Generally speaking, this is not a bad principle – it would at once put an end to human rights violations in Russia, and in particular to Valery Zorkin’s efforts to justify the criminal behaviour of the authorities. When this principle really does triumph in international relations, neither the seizure of foreign territories nor the oppression of one’s own citizens will go unpunished. In the meantime, it can be used for utilitarian imperial purposes.
Generally speaking it’s forbidden, but in principle it’s permissible
Zorkin writes a great deal about human rights, joyfully and in detail, but only to admit the possibility of their limitation. This is particularly evident in his discussion of the death penalty, which is generally speaking prohibited, but is, in principle, permissible. The fact that its application in Russia is currently impossible, Zorkin writes, ‘does not exclude the possibility of a return to this form of punishment in the future.’ He even explains that ‘as long as there are premeditated murders, the question of the use of the death penalty will remain open.’ In other words, murders will cease only when we kill the last murderer. That is, never.
To add a sheen of academic depth to his reasoning, Zorkin refers to Hegel and Kant, who, while intellectually constructing an ideal system of justice, allowed the death penalty as retribution for murder.
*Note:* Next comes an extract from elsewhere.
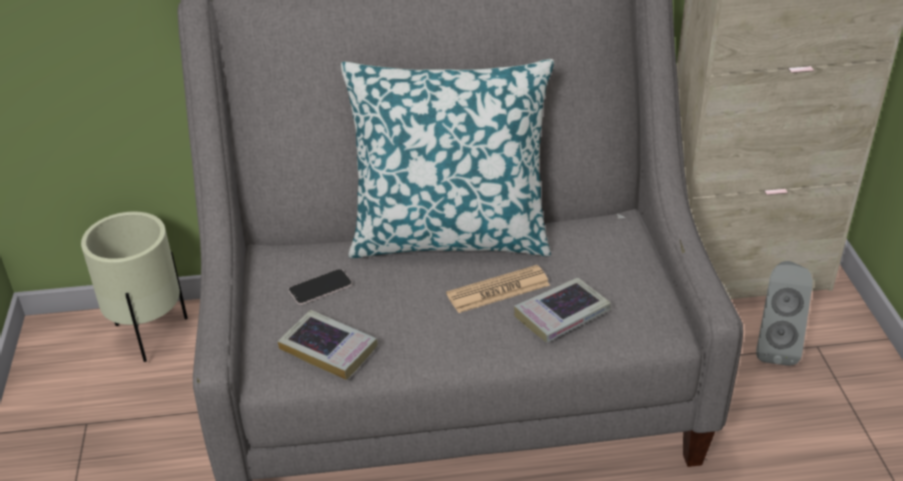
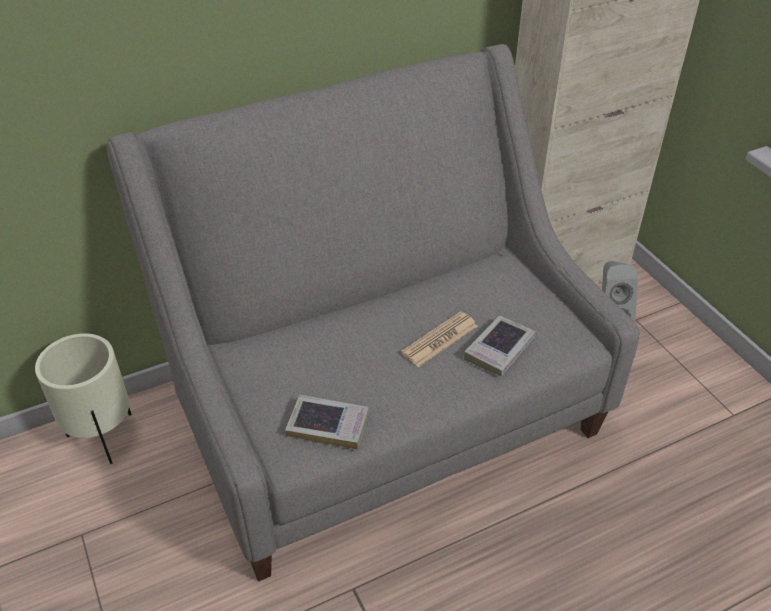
camera: 20 degrees left, 5 degrees up
(320, 288) = (293, 371): phone -> none
(450, 236) = (377, 300): pillow -> none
However, European law has advanced a little in the last 200 years, and most importantly, neither Kant nor Hegel could probably have imagined that law could be so violently abused by politicians as happened in some countries in the twentieth century.
The return of the death penalty is for Russia a political, not a legal issue. Contrary to the widespread misconception assiduously propagated by state propaganda, there is no legal moratorium on the death penalty in Russia. Its absence in practice is based on a non-binding ruling of the Constitutional Court from 19 November 2009. This is a very fragile foundation, especially given the decorative nature of all the activities of the Constitutional Court.
THE WEATHERVANE MAN
No law on a moratorium of the death penalty has been passed. Russia signed Protocol No. 6 of the European Convention on Human Rights, prohibiting the death penalty in peacetime, and that was the end of it. Russia is the only one of the 47 member countries of the Council of Europe that has not ratified the Protocol, although under the terms of its accession to the Council of Europe it had to do so not later than May 1999.
The death penalty as a form of punishment is retained in the Penal Code – there are five articles of the Code that apply in peacetime providing for the use of the death penalty. Judges may impose the death penalty by law, and do not do so only because of political constraints. In the absence of such constraints, the death penalty will easily return to judicial practice. Chair of the Constitutional Court Zorkin is intentionally preparing the ground for this.
Valery Zorkin is a weathervane of a man. But he is not a weathervane like all the others. He cunningly manages to have his nose to the wind before the wind even reaches his nose. This is a rare ability and the highest class of bureaucratic skill!
Zorkin has always tried to keep in step with the times. In the early 1990s, in the years of democratic hope, when he was already chair of the Constitutional Court, in one of his speeches he humbly and sadly told his democratic audience that all his life he had been guided by the commandment ‘Judge not, and ye shall not be judged.’ I almost burst out laughing when I heard this from the lips of a judge.
Today there is much less cause for laughter. The head of one of the pillars of the Russian judicial system is painstakingly preparing the legal framework for the restoration of totalitarianism.